[Saved entries]
• • • • • • •

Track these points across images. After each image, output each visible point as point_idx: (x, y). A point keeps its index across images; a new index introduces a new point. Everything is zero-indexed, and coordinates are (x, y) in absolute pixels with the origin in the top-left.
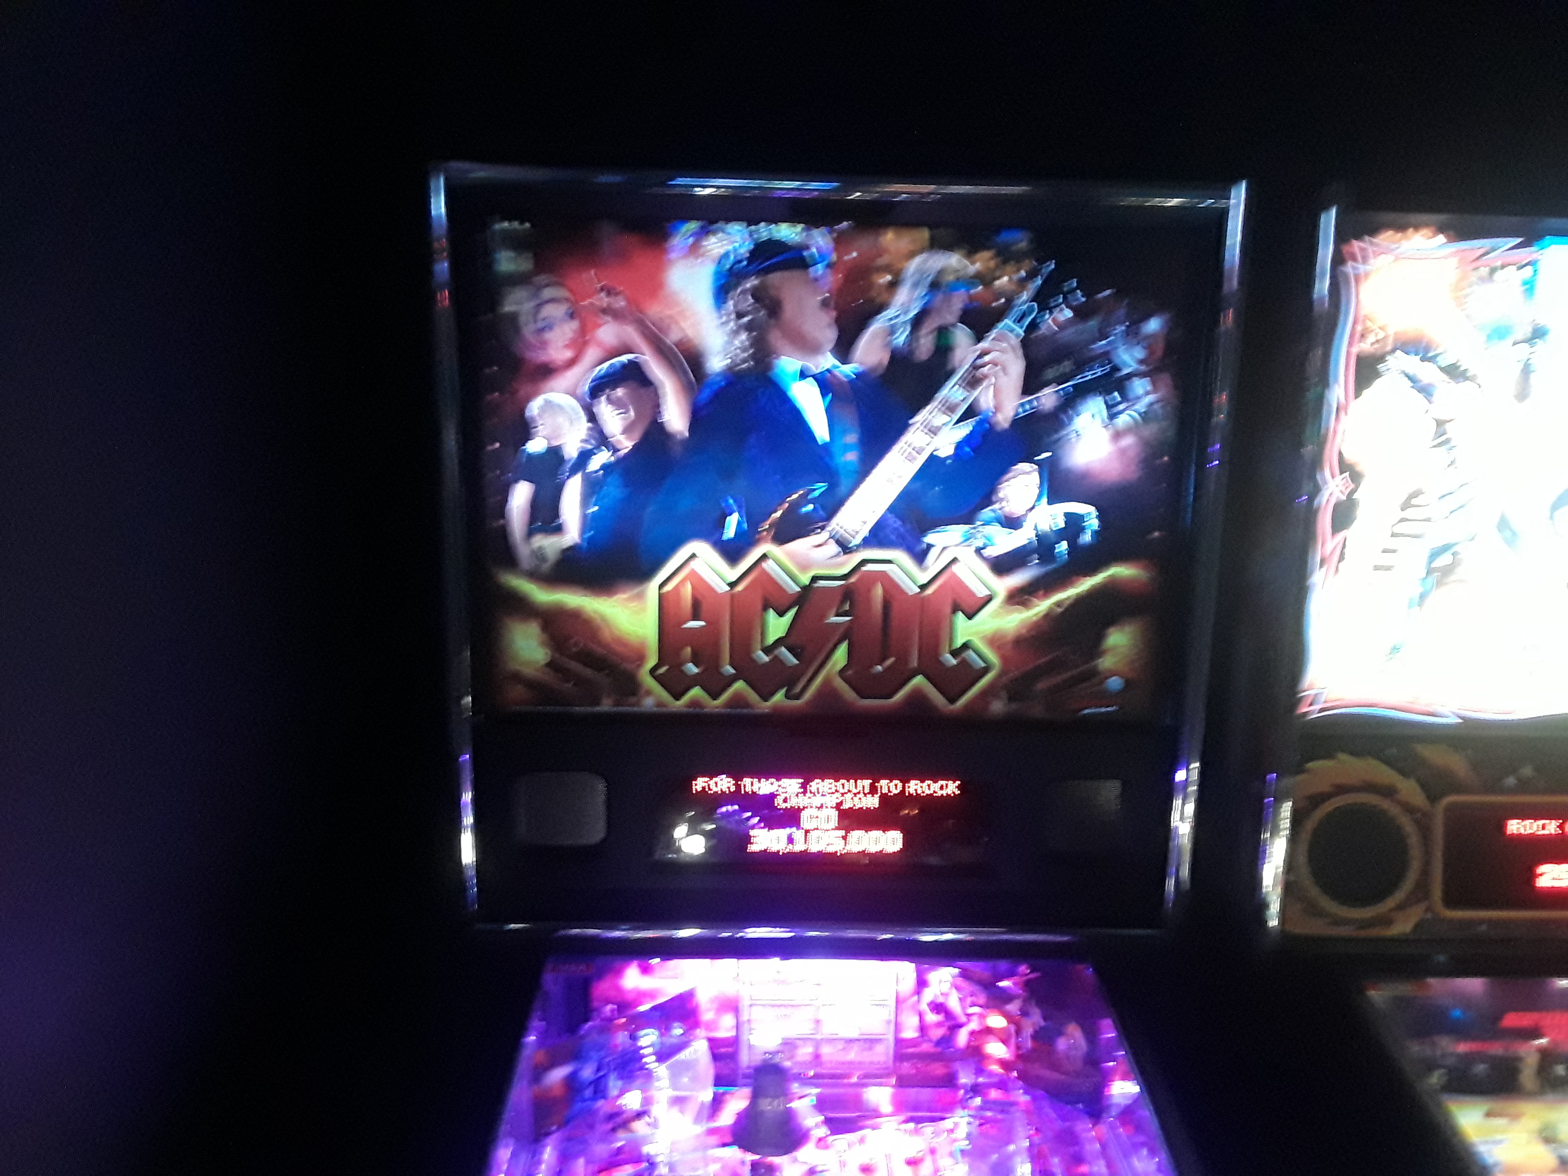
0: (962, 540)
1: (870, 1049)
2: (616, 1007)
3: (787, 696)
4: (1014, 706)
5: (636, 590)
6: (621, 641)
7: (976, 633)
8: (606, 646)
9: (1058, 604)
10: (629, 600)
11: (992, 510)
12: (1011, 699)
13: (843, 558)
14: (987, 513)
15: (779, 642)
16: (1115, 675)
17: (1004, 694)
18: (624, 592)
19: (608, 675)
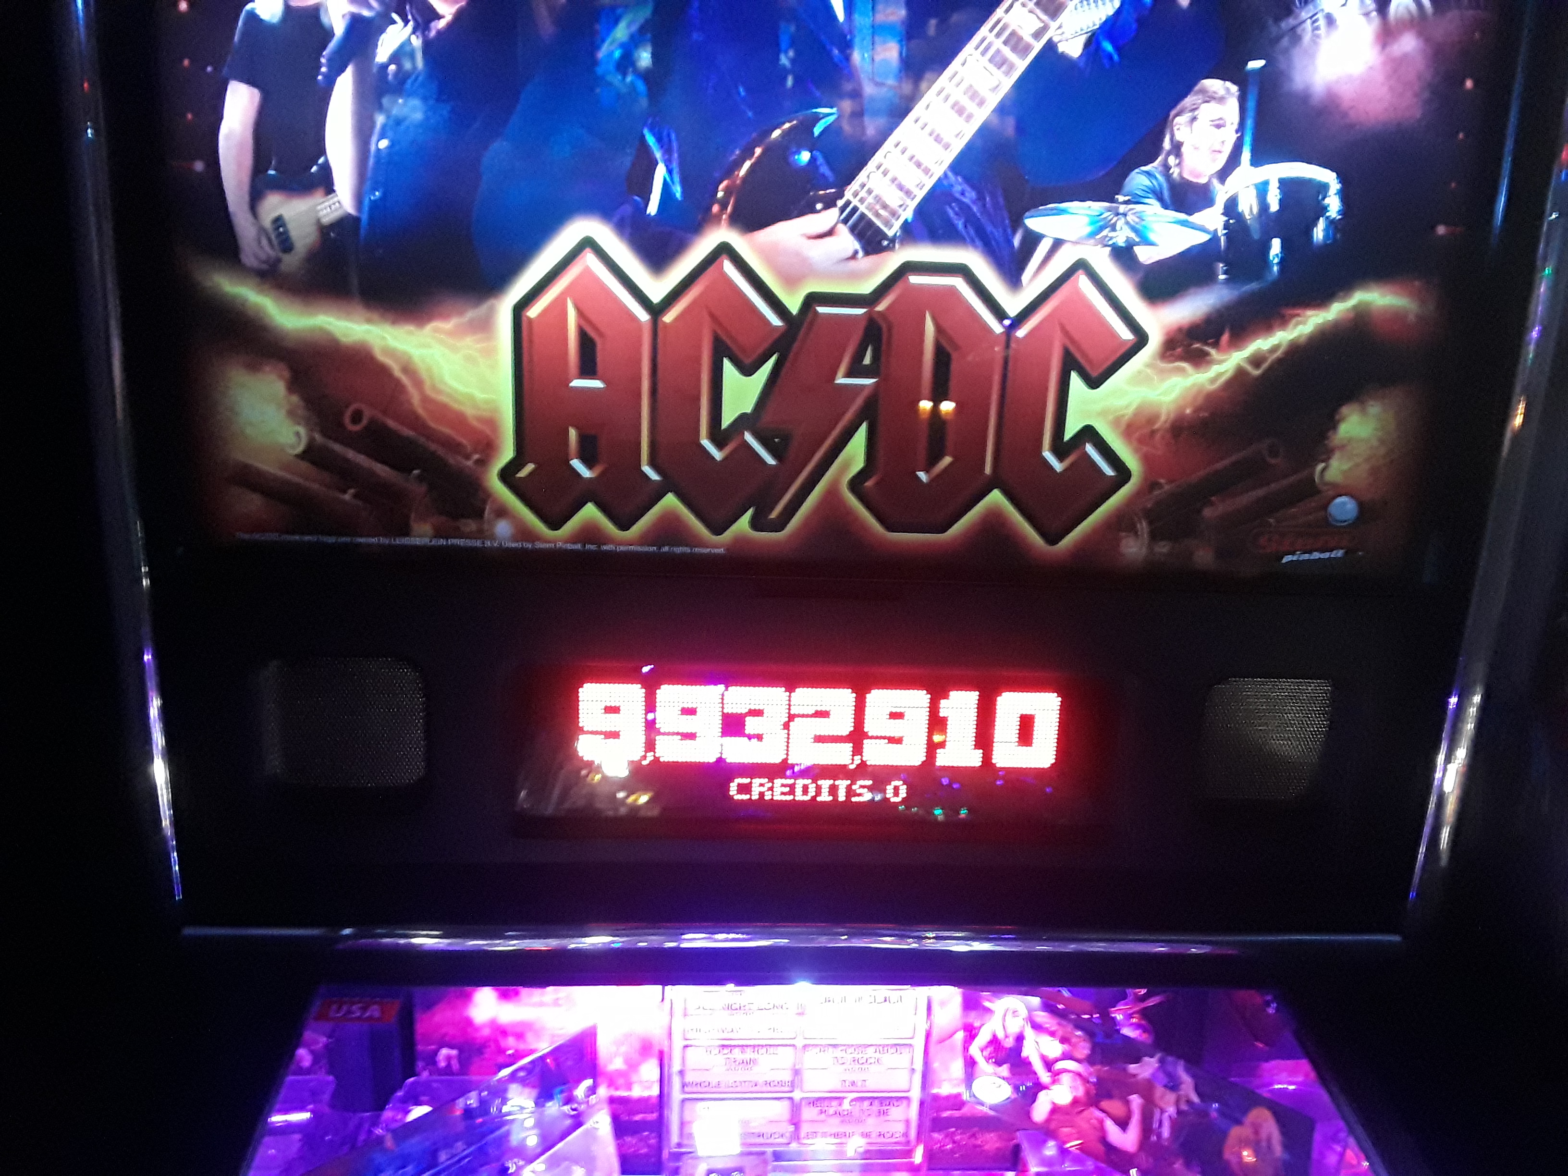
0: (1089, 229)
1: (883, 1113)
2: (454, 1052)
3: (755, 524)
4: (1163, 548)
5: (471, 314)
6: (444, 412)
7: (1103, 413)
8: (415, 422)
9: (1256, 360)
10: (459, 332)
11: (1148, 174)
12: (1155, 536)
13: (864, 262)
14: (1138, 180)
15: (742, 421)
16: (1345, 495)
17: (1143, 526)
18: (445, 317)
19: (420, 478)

• • • • • • •

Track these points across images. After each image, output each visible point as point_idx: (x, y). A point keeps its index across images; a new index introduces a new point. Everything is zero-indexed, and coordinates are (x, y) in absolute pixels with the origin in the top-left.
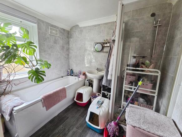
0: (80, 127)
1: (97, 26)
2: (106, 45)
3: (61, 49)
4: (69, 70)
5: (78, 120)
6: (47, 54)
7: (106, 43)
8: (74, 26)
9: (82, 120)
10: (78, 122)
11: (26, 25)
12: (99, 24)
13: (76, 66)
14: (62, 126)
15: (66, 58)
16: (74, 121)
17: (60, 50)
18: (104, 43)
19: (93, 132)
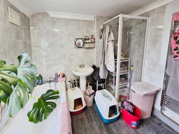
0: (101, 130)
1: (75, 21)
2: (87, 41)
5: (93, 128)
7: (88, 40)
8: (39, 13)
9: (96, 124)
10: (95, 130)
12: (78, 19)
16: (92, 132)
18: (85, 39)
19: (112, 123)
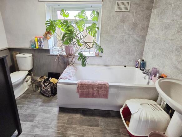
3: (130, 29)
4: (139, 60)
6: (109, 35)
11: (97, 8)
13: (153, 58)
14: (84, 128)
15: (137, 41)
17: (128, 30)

• • • • • • •

## Your objective
Of the lines above, extract only those from the line with "12: (99, 24)" to the line with "18: (104, 43)", both included, exactly as written.

## Task result
12: (99, 24)
13: (76, 66)
14: (62, 126)
15: (66, 58)
16: (74, 121)
17: (60, 50)
18: (104, 43)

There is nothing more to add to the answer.